Thank you all for the kind words of encouragement, it means a lot. Things have been relatively calm so far.... I know it's only the first day, but I'm trying to be proactive about it. I've been up and about, went to a couple different stores looking for all of my necessities, I honestly felt a little "pick-me-up" with the amino-acid complex I took - just goes to show how long it's been since my body had some proper nutrition. I went in to work for a bit since this may be the last time this week that I might feel like it, although I am going to try going in again tomorrow for a bit as well.

It is supposed to be sunny tomorrow for a change, so I might just <removed> take a drive down to the creek. It's been quite some time since I've gotten any real amount of sunshine - so it'll be good to get the old vitamin D flowing again.

WORK TASK A.
Print the part of the first-day update starting with "Thank you all" and going on through "D flowing again.".
WORK TASK B.
According to the first-day update, why did the writer go in to work for a bit? Answer in one to three sentences.
WORK TASK C.
Write the next part of the first-day update, picking up after its last sentence.

RECORD SET.
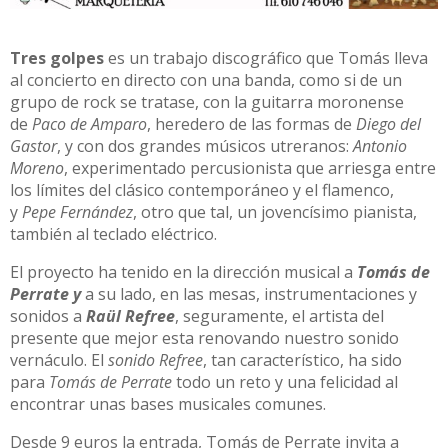
Tres golpes
es un trabajo discográfico que Tomás lleva
al concierto en directo con una banda, como si de un
grupo de rock se tratase, con la guitarra moronense
de
Paco de Amparo
, heredero de las formas de
Diego del
Gastor
, y con dos grandes músicos utreranos:
Antonio
Moreno
, experimentado percusionista que arriesga entre
los límites del clásico contemporáneo y el flamenco,
y
Pepe Fernández
, otro que tal, un jovencísimo pianista,
también al teclado eléctrico.
El proyecto ha tenido en la dirección musical a
Tomás de
Perrate y
a su lado, en las mesas, instrumentaciones y
sonidos a
Raül Refree
, seguramente, el artista del
presente que mejor esta renovando nuestro sonido
vernáculo. El
sonido Refree
, tan característico, ha sido
para
Tomás de Perrate
todo un reto y una felicidad al
encontrar unas bases musicales comunes.
Desde 9 euros la entrada, Tomás de Perrate invita a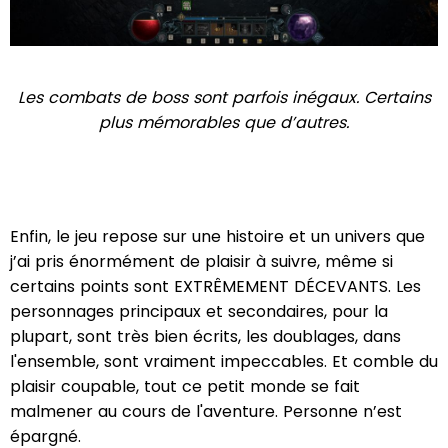
Les combats de boss sont parfois inégaux. Certains
plus mémorables que d’autres.
Enfin, le jeu repose sur une histoire et un univers que
j’ai pris énormément de plaisir à suivre, même si
certains points sont EXTRÊMEMENT DÉCEVANTS. Les
personnages principaux et secondaires, pour la
plupart, sont très bien écrits, les doublages, dans
l'ensemble, sont vraiment impeccables. Et comble du
plaisir coupable, tout ce petit monde se fait
malmener au cours de l'aventure. Personne n’est
épargné.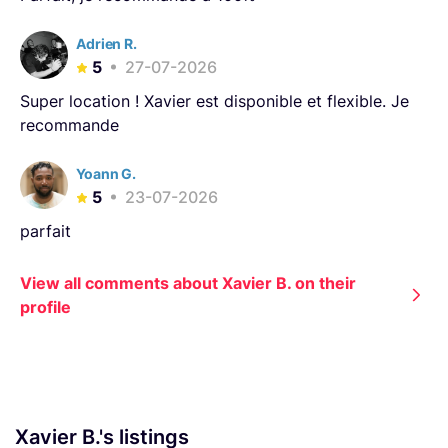
Adrien R.
5
27-07-2026
Super location ! Xavier est disponible et flexible. Je
recommande
Yoann G.
5
23-07-2026
parfait
View all comments about Xavier B. on their
profile
Xavier B.'s listings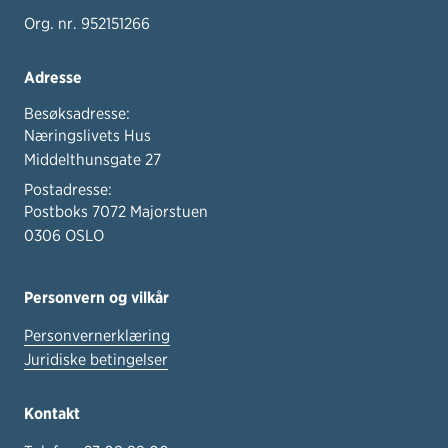
Org. nr. 952151266
Adresse
Besøksadresse:
Næringslivets Hus
Middelthunsgate 27
Postadresse:
Postboks 7072 Majorstuen
0306 OSLO
Personvern og vilkår
Personvernerklæring
Juridiske betingelser
Kontakt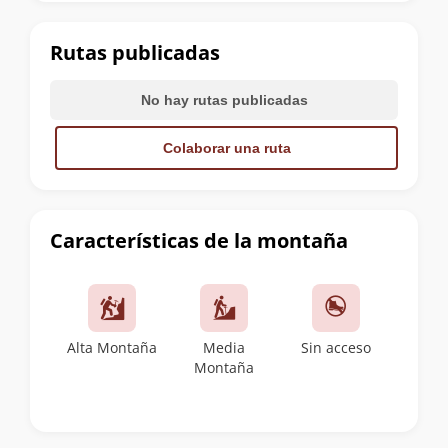
la
cumbre
Rutas publicadas
No hay rutas publicadas
Colaborar una ruta
Características de la montaña
Alta Montaña
Media
Sin acceso
Montaña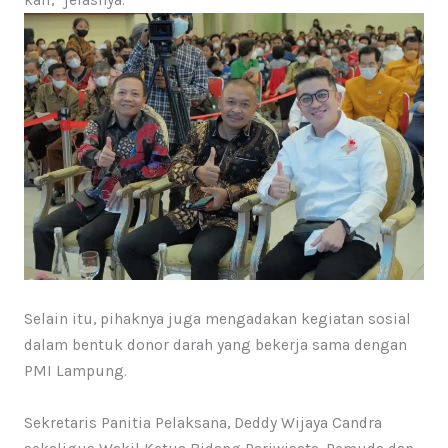
kali,” jelasnya.
Selain itu, pihaknya juga mengadakan kegiatan sosial
dalam bentuk donor darah yang bekerja sama dengan
PMI Lampung.
Sekretaris Panitia Pelaksana, Deddy Wijaya Candra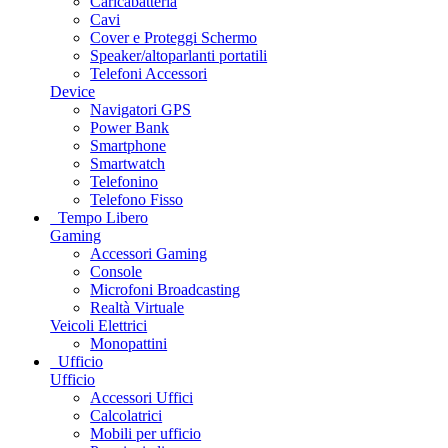
Caricabatteria
Cavi
Cover e Proteggi Schermo
Speaker/altoparlanti portatili
Telefoni Accessori
Device
Navigatori GPS
Power Bank
Smartphone
Smartwatch
Telefonino
Telefono Fisso
Tempo Libero
Gaming
Accessori Gaming
Console
Microfoni Broadcasting
Realtà Virtuale
Veicoli Elettrici
Monopattini
Ufficio
Ufficio
Accessori Uffici
Calcolatrici
Mobili per ufficio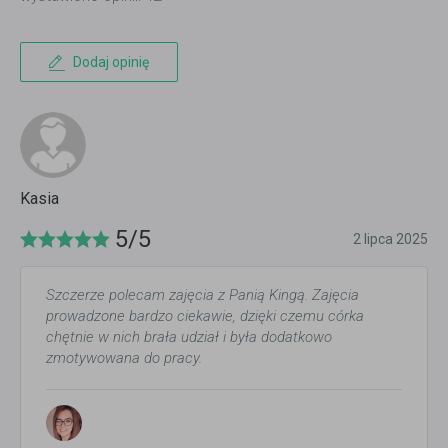
Dodaj opinię
Kasia
5/5
2 lipca 2025
Szczerze polecam zajęcia z Panią Kingą. Zajęcia
prowadzone bardzo ciekawie, dzięki czemu córka
chętnie w nich brała udział i była dodatkowo
zmotywowana do pracy.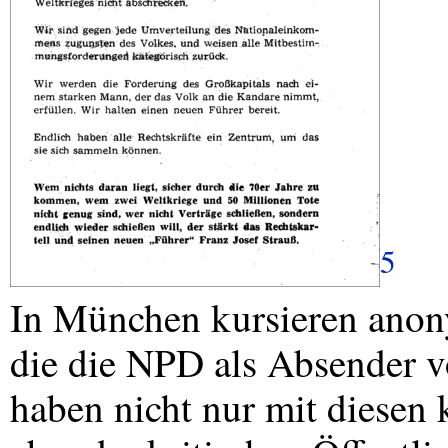
5
In München kursieren anon
die die
NPD
als Absender 
haben nicht nur mit diesen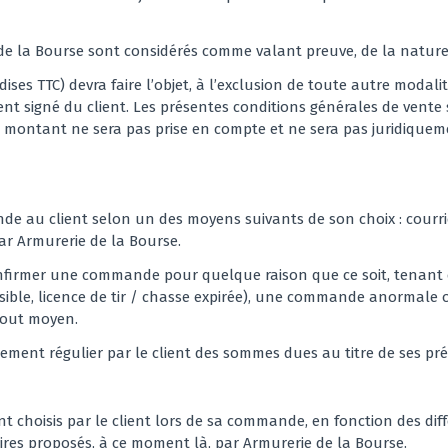
de la Bourse sont considérés comme valant preuve, de la natur
s TTC) devra faire l’objet, à l’exclusion de toute autre modalit
t signé du client. Les présentes conditions générales de vente
 montant ne sera pas prise en compte et ne sera pas juridiqueme
e au client selon un des moyens suivants de son choix : courrier
r Armurerie de la Bourse.
confirmer une commande pour quelque raison que ce soit, tenant 
ible, licence de tir / chasse expirée), une commande anormale o
 tout moyen.
ement régulier par le client des sommes dues au titre de ses 
nt choisis par le client lors de sa commande, en fonction des dif
raires proposés, à ce moment là, par Armurerie de la Bourse.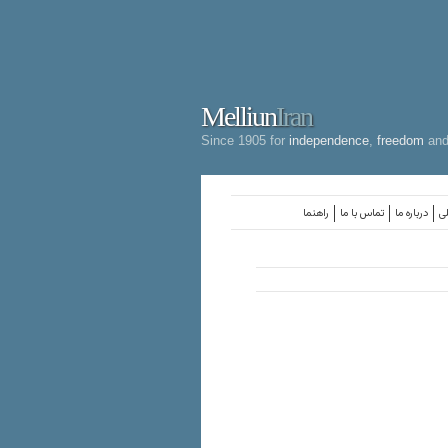
Melliun
Iran
Since 1905 for
independence
,
freedom
an
لی
درباره ما
تماس با ما
راهنما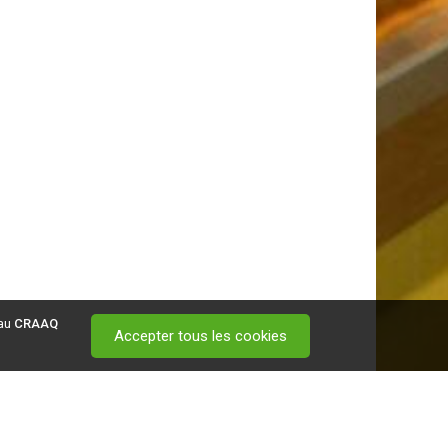
 au
CRAAQ
Accepter tous les cookies
 visitez ce
lien
.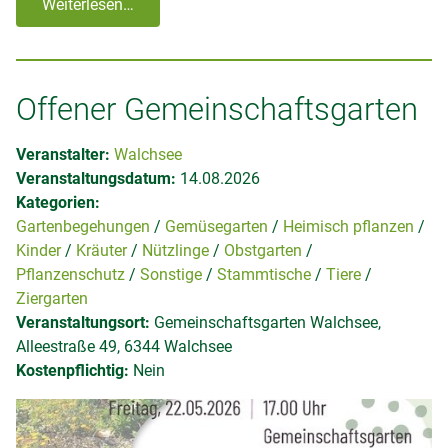
Weiterlesen…
Offener Gemeinschaftsgarten
Veranstalter:
Walchsee
Veranstaltungsdatum:
14.08.2026
Kategorien:
Gartenbegehungen
Gemüsegarten
Heimisch pflanzen
Kinder
Kräuter
Nützlinge
Obstgarten
Pflanzenschutz
Sonstige
Stammtische
Tiere
Ziergarten
Veranstaltungsort:
Gemeinschaftsgarten Walchsee,
Alleestraße 49, 6344 Walchsee
Kostenpflichtig:
Nein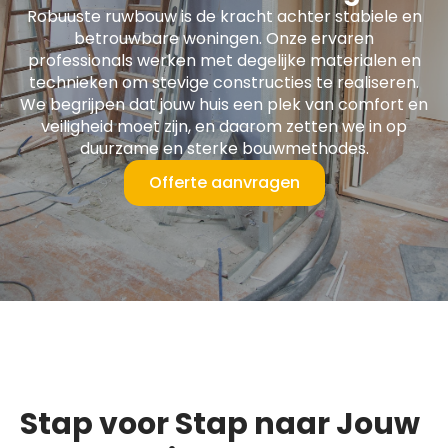
Robuuste ruwbouw is de kracht achter stabiele en
betrouwbare woningen. Onze ervaren
professionals werken met degelijke materialen en
technieken om stevige constructies te realiseren.
We begrijpen dat jouw huis een plek van comfort en
veiligheid moet zijn, en daarom zetten we in op
duurzame en sterke bouwmethodes.
Offerte aanvragen
Stap voor Stap naar Jouw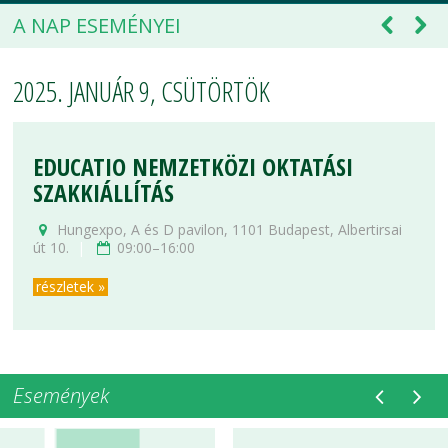
A NAP ESEMÉNYEI
2025. JANUÁR 9, CSÜTÖRTÖK
EDUCATIO NEMZETKÖZI OKTATÁSI
SZAKKIÁLLÍTÁS
Hungexpo, A és D pavilon, 1101 Budapest, Albertirsai
út 10.
|
09:00–16:00
részletek »
Események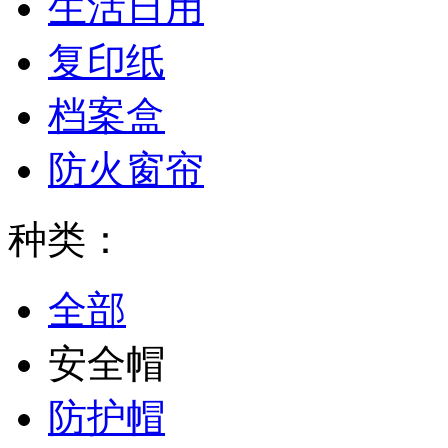
生活日用
复印纸
档案盒
防火窗帘
种类：
全部
安全帽
防护帽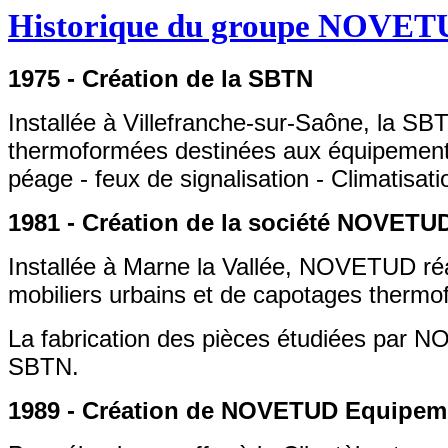
Historique du groupe NOVE
1975 - Création de la SBTN
Installée à Villefranche-sur-Saône, la SB
thermoformées destinées aux équipements
péage - feux de signalisation - Climatisati
1981 - Création de la société NOVETU
Installée à Marne la Vallée, NOVETUD ré
mobiliers urbains et de capotages thermo
La fabrication des pièces étudiées par N
SBTN.
1989 - Création de NOVETUD Equipem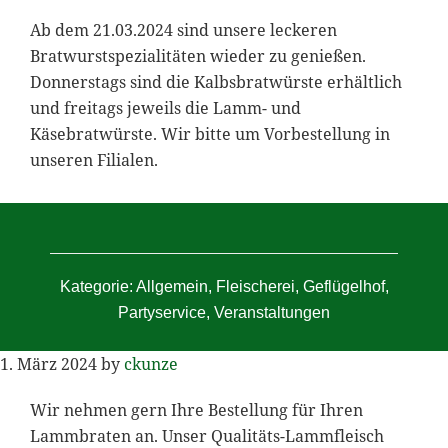
Ab dem 21.03.2024 sind unsere leckeren
Bratwurstspezialitäten wieder zu genießen.
Donnerstags sind die Kalbsbratwürste erhältlich
und freitags jeweils die Lamm- und
Käsebratwürste. Wir bitte um Vorbestellung in
unseren Filialen.
Kategorie:
Allgemein
,
Fleischerei
,
Geflügelhof
,
Partyservice
,
Veranstaltungen
1. März 2024
by
ckunze
Wir nehmen gern Ihre Bestellung für Ihren
Lammbraten an. Unser Qualitäts-Lammfleisch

RESPONSE A.
Thank you all for the kind words of encouragement, it means a lot. Things have been relatively calm so far.... I know it's only the first day, but I'm trying to be proactive about it. I've been up and about, went to a couple different stores looking for all of my necessities, I honestly felt a little "pick-me-up" with the amino-acid complex I took - just goes to show how long it's been since my body had some proper nutrition. I went in to work for a bit since this may be the last time this week that I might feel like it, although I am going to try going in again tomorrow for a bit as well.

It is supposed to be sunny tomorrow for a change, so I might just <removed> take a drive down to the creek. It's been quite some time since I've gotten any real amount of sunshine - so it'll be good to get the old vitamin D flowing again.

RESPONSE B.
The writer went in to work because this might be the last time that week they would feel like doing it. They still plan to try going in again tomorrow for a bit.

RESPONSE C.
I'm going to try an interesting experiment this time - I'm going to tell myself that I'm fine, maybe a little under the weather, but overall am fine. Last time I got so caught up in the entire notion of "withdrawing" that I think it only made the situation worse. Instead of just lying around like I did last time, I'm actually going to go out and do stuff and just to remain active. I also think that's part of the reason I had so much trouble sleeping last time as well. I've got all of this pent up energy from doing nothing for so long that now I actually have to go and burn some of it up.

The bottom line is I can't keep this up... I just can't do it any longer. I just have to find a way to be stronger than myself. I will overcome this... the only thing I have to worry about it what lie on the other side.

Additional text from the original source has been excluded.